Typhoon Lupit on Course to Hit Philippines; Rick Continues to Weaken

October 21, 2009

Catastrophe risk modeling firm AIR Worldwide warns that the Philippines are bracing for the arrival of Typhoon Lupit. The storm is located about 800 kms (500 miles) east of northern Luzon island and is moving west at approximately 15 kph (9 mph) “along a subtropical steering ridge.” Lupit packs maximum sustained winds of 160 kph (98 mph), making it a Category 2 storm, and is expected to reintensify to a weak Category 3 storm prior to landfall.

The Philippines are still recovering from Tropical Storm Ketsana and Typhoon Parma, which hit the same area earlier this month. Lupit is poised to “strike the rain-soaked country this Thursday,” said AIR. “According to the Joint Typhoon Warning Center’s 15:00 UTC advisory, It is forecast to turn toward the southwest before making landfall on Thursday just after 12:00 UTC (8:00 PM local time) on northern Luzon’s Cagayan province, with sustained maximum winds of 175 kph (110 mph).”

Dr. Peter Sousounis, principal scientist at AIR Worldwide, explained: “Lupit (locally called ‘Ramil’) will be the third storm to hit Luzon is less than a month, and the soil in many areas remains saturated. The local meteorological agency, PAGASA, expects torrential rainfall of 20 to 25 mm per hour [between 3/8 and ½ inches] for up to six hours and has placed several provinces on high alert, including Isabela, Cagayan, Batanes, and the Babuyan and Calayan islands.

“Ketsana and Parma, which struck on September 26 and October 3, respectively, destroyed tens of thousands of homes,” Sousounis continued. “Lupit’s wind speeds are expected to be higher than those in these previous storms. While newer buildings in the area are constructed of concrete and masonry materials, residential construction is dominated by traditional materials including bamboo with thatched roofs, making them highly vulnerable to both wind and water damage. Cagayan province, which is expected to be the hardest hit by flooding, is an important agricultural region.”
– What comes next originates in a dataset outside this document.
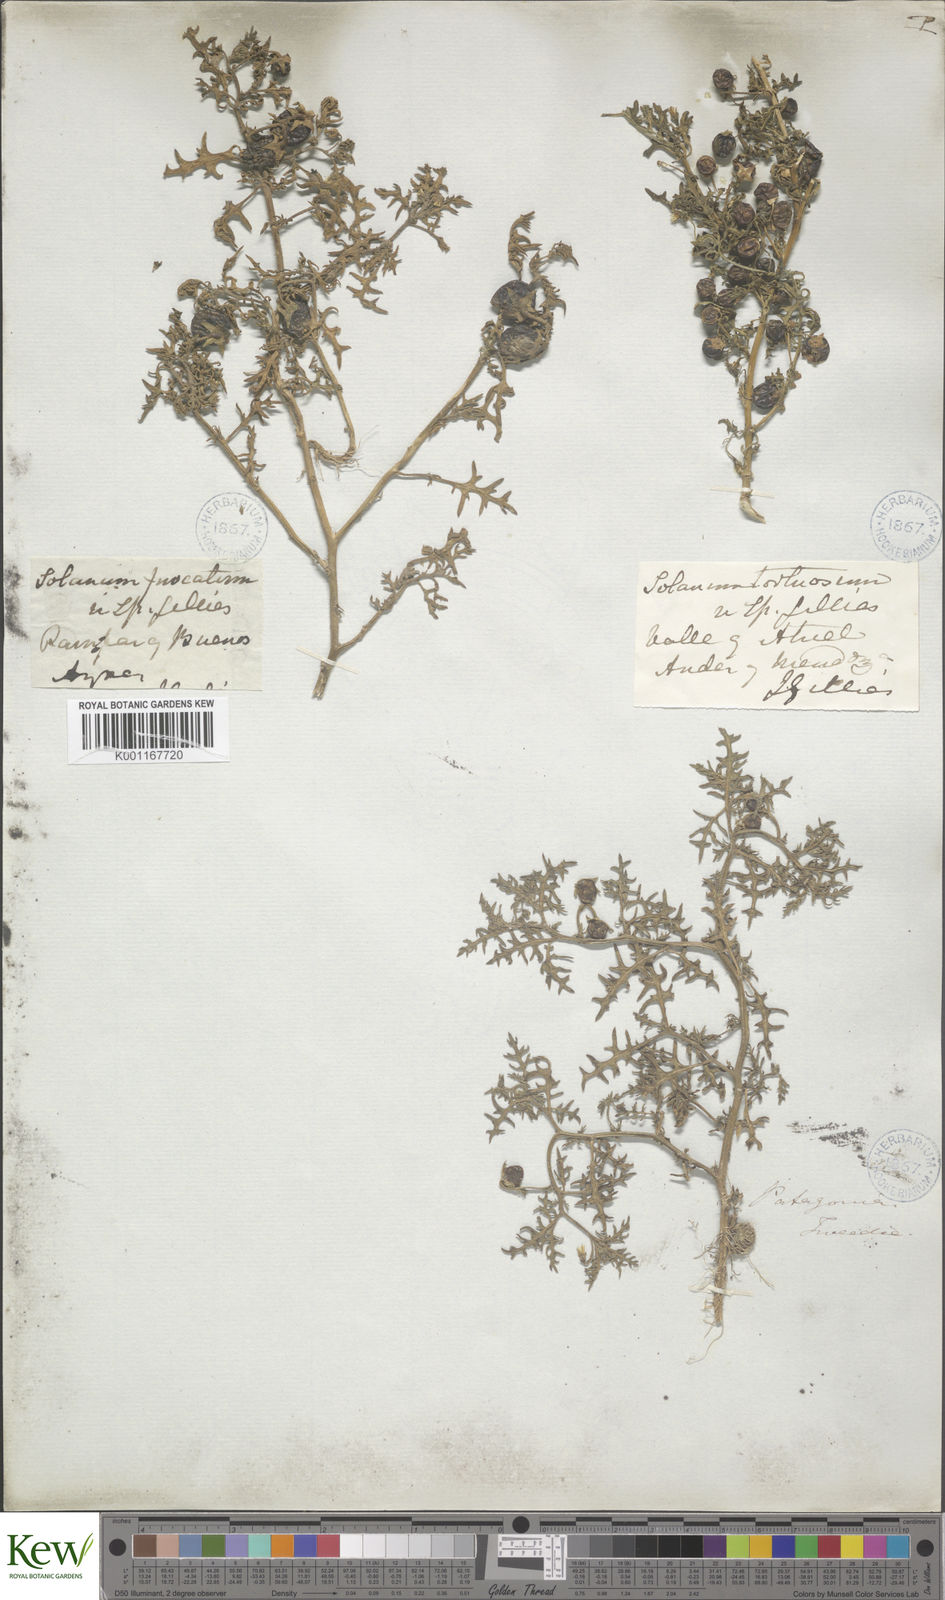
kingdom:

Ketsana and Parma caused approximately $390 million in crop damage, according to government officials.

AIR’s bulletin also noted that Hurricane Rick, which is approaching Baja California, “has weakened to tropical storm strength with maximum sustained winds of 65 mph [See also IJ web site – https://www.insurancejournal.com/news/international/2009/10/20/104634.htm ]. As of the National Hurricane Center’s 5:00 AM PDT advisory, Tropical Storm Rick is located about 240 miles south-southwest of Cabo San Lucas, Mexico. The storm is traveling slowly to the north-northeast at about 6 mph and is expected pick up forward speed as it makes a turn to the northeast, passing close to the southern tip of Baja California early Wednesday morning.”